Over at The National Interest, a pair of essays, one by John Mearsheimer and a response by David Adesnik, grapple with the questions as to when and under what conditions the United States ought to intervene (militarily) in other countries and whether such intervention tends to produce successful results. Over at the New Yorker, Jon Lee Anderson surveys a decade of U.S. activism in the Middle East, concludes that we have left the area in a worse state as a result, starting with the Iraq War of 2003, yet asks whether there is a "plan of action" to address the unraveling of the region.
Behind the strategic considerations, there are ethical ones as well. The current issue of Ethics and International Affairs has an entire symposium devoted to the question of whether armed rebellions are just. Yet while this can often be assessed after the fact, as James Turner Johnson notes in his contribution, the standard often cited by ethicists "gives no clear guidance for judging a particular resistance or revolutionary effort while it is under way," and the same might be said of interventions as well.
The policymaker has two initial approaches, the "morality of intentions" versus the "morality of results." For the latter, of course, time frame becomes very important--at what point are the "results" to be assessed? If, as Zhou Enlai famously put it, it was "too soon" two centuries after the French Revolution to assess its impact, then his standard is of no use to the policymaker. So where should the line be drawn? For supporters of the Iraq War or Libya intervention, the cutting off point for assessing results came relatively soon after operations began--the pulling down of the Saddam statue or Saddam's own capture, or the seizure of Tripoli by the interim government or the death of Muammar Gadhafi, while critics point to the ongoing disorder in both countries and the general record of instability and loss of life in the subsequent years since regime change occurred to argue that the overall interventions were not justified (and perhaps were not ethical).

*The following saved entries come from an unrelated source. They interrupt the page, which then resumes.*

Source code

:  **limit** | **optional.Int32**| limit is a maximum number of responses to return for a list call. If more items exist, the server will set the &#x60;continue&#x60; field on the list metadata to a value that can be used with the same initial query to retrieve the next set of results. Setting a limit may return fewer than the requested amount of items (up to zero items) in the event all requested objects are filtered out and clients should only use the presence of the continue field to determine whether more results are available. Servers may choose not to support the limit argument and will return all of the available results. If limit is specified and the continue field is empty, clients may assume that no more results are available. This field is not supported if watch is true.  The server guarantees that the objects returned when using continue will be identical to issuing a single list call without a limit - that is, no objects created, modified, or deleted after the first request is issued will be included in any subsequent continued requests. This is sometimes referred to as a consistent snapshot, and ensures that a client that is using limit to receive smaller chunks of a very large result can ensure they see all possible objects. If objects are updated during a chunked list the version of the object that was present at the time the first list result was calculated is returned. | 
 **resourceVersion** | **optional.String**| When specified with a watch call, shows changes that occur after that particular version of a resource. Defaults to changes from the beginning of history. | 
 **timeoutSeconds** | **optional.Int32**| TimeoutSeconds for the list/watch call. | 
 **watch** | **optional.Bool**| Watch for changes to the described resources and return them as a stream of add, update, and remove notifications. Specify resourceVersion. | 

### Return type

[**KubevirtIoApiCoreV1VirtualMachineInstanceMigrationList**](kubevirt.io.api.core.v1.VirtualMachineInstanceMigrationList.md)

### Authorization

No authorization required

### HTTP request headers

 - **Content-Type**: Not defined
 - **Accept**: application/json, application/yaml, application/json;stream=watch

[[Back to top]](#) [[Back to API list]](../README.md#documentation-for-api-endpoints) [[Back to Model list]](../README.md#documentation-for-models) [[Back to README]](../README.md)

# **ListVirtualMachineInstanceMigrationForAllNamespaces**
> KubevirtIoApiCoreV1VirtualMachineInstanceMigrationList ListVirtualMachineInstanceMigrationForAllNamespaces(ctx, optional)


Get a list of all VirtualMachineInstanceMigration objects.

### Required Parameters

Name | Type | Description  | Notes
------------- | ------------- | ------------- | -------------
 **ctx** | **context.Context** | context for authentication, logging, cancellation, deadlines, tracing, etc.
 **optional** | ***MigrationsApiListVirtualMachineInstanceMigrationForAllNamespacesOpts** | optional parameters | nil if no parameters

What about proportionality of response? If the intervention is likely to cause as much or more harm than what it seeks to prevent or avoid, is it an ethical course of action? By that token, should the odds of intervention favor a successful outcome? If an intervention is likely to fail to achieve its stated goals (particularly if they are humanitarian ones) and will cause greater damage and destruction in the process, should it be authorized? (These are some of the questions which Ned Dobos grappled with in his contribution to EIA in 2012.)
There is no easy counsel to offer policymakers. As C. A. J. Coady noted in a report for the U.S. Institute of Peace, the question about whether or not to intervene "is bedeviled by the problems discussed above." And whatever decisions are taken--intervention (as in the case of Iraq or Libya) or non-intervention (as in the case of Syria and South Sudan)--will be criticized on both strategic and ethical grounds.
[This post reflects my own personal reflections on the subject.]